Invité à Avignon en 2015 (il y retourne l’année prochaine), Éric Boschman est parvenu à remplir le Cirque Royal – « 1600 personnes à qui 55 serveurs servaient du vin à déguster » – en plein covid. Un challenge dont il a versé les bénéfices à des associations (dont l’Happycurien ucclois, www.happycurien.be). Deux variantes ont mijoté depuis : L’âge de bière et Ça va saigner ! , l’une dédiée à devinez quoi, l’autre à la malbouffe. Humour mordant, cynique, qui bouscule sans vulgarité, dans la lignée d’un Gaspard Proust ou d’un Jeremy Ferrari. « On peut être grinçant si c’est étayé », revendique-t-il.

Les trois « conférences déjantées » tournent à raison d’une cinquantaine de représentations par an. « L’énergie que me procurent les spectateurs est une drogue dure, je suis en manque quand je ne joue pas », avoue celui qui n’hésite pas à se produire dans son jardin quand il n’est pas invité ailleurs. « Grâce à ma mère, j’ai compris qu’au fond, ce n’est pas différent du restaurant où l’on vient aussi au spectacle. Le cuisinier est un artisan, au sens noble du mot, mais l’artiste est en salle, son public change à chaque représentation. »

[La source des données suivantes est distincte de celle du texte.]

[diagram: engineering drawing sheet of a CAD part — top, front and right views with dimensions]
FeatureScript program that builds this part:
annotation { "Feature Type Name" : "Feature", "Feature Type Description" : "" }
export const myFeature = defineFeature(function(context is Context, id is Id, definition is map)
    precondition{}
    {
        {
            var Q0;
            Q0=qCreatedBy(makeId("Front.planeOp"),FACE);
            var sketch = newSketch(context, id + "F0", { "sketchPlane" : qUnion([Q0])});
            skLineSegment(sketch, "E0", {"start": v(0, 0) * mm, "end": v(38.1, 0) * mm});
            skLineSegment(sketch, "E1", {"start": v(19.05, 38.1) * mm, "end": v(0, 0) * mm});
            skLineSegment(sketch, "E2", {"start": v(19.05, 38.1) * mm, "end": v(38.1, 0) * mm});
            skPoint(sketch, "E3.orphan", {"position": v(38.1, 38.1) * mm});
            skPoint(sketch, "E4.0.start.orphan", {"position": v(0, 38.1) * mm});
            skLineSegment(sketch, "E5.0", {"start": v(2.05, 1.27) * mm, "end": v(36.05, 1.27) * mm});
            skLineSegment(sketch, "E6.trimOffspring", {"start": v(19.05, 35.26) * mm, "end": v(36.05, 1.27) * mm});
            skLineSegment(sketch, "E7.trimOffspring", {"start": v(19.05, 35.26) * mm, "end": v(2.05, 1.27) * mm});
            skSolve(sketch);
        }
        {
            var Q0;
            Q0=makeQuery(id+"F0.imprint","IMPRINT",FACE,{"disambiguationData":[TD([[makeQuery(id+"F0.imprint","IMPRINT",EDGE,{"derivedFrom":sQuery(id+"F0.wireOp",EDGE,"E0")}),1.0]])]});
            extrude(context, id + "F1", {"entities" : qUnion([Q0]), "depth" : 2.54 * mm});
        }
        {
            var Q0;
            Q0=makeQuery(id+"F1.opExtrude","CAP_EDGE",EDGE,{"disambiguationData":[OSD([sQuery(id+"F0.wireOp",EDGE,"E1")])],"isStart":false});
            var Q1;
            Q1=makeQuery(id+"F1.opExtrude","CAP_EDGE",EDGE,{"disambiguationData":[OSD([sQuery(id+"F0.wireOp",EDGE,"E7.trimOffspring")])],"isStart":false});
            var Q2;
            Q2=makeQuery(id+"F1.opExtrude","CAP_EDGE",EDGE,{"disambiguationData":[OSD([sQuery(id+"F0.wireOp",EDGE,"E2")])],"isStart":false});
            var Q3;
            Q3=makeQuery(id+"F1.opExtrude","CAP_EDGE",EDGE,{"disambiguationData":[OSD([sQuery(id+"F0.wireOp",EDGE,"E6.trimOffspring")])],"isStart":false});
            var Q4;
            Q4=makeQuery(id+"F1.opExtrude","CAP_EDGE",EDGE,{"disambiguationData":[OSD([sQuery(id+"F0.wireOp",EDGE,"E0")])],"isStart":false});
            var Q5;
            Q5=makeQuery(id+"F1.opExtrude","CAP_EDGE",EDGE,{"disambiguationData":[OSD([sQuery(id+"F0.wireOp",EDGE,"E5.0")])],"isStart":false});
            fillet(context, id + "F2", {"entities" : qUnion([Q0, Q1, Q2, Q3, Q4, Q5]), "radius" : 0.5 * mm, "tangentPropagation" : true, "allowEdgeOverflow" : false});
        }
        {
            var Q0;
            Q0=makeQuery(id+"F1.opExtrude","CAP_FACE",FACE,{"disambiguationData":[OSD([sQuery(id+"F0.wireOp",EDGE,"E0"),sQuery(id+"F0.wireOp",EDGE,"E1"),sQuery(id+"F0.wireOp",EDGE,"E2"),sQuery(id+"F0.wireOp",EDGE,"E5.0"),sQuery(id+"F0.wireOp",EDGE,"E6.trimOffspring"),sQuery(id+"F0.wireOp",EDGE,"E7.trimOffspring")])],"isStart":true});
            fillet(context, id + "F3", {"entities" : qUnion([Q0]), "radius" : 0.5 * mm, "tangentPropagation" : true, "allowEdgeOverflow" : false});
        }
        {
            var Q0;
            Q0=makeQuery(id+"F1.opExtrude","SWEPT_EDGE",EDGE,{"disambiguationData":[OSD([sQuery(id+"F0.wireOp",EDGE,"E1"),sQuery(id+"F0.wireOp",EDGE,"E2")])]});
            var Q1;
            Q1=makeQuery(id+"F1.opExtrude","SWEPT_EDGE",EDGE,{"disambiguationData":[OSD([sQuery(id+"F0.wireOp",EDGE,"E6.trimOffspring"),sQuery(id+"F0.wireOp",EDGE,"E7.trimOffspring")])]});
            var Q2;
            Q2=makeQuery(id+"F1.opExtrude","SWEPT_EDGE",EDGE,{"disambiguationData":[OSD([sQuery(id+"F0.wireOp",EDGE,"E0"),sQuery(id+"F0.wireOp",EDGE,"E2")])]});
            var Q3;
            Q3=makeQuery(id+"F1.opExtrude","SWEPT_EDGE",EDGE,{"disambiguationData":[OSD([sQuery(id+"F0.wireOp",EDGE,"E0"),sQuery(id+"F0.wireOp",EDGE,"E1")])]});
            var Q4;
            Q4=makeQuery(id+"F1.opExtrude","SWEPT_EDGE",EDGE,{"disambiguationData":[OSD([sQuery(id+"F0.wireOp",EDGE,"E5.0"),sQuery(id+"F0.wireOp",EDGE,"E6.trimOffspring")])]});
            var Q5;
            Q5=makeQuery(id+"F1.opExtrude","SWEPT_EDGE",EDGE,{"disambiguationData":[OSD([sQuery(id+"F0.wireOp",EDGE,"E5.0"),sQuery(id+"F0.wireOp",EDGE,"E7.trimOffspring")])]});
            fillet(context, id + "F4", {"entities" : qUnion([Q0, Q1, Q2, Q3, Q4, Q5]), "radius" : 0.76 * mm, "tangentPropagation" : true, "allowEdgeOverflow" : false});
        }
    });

La boucle est bouclée ? Pas tout à fait. Il y a peu, la Belge Sophie Le Clercq a invité Éric Boschman à assembler un vin en son domaine des Davids, dans le Lubéron. Avant de l’embarquer pour développer un vignoble (et un verger pour produire du cidre) en Belgique. Le hasard a voulu qu’ils trouvent un domaine de 18 ha à Sivry, à un jet de cep du Grandrieu des Boschman. « Là où ça devient dingue, c’est qu’on négocie aujourd’hui l’achat d’une deuxième ferme dont les terrains bordent la maison familiale. » La ferme Sainte Aldegonde appartient à la fabrique d’église. « Ni Dieu ni maître, mais du rouge », disait celui qui n’a foi qu’en la vie. Pourvu qu’elle soit pleine.

Racines uccloises

Éric Boschman a l’âme villageoise et c’est l’ambiance qu’il retrouve dans son quartier d’adoption, celui du Parvis Saint-Pierre. « J’adore son côté vivant, trépidant, j’y ai mes habitudes, du coiffeur au bout de la rue à la boutique de lingerie dont les vendeuses sont comme des copines, en passant par les commerces où j’achète mes fringues. Il y a ici un vrai brassage social, culturel et générationnel. Je crains la future piétonnisation du quartier car ce sont aussi les gens de passage qui font vivre cette mixité, certains risquent de s’en détourner. » Bon sang ne sachant mentir, notre saltimbanque s’est aussi associé au vignoble local, dont les 40 premiers pieds de vigne viennent d’être inaugurés sur une parcelle du petit parc Princesse Paola, près de la rue de Stalle. Comme eux, il a bien pris racine.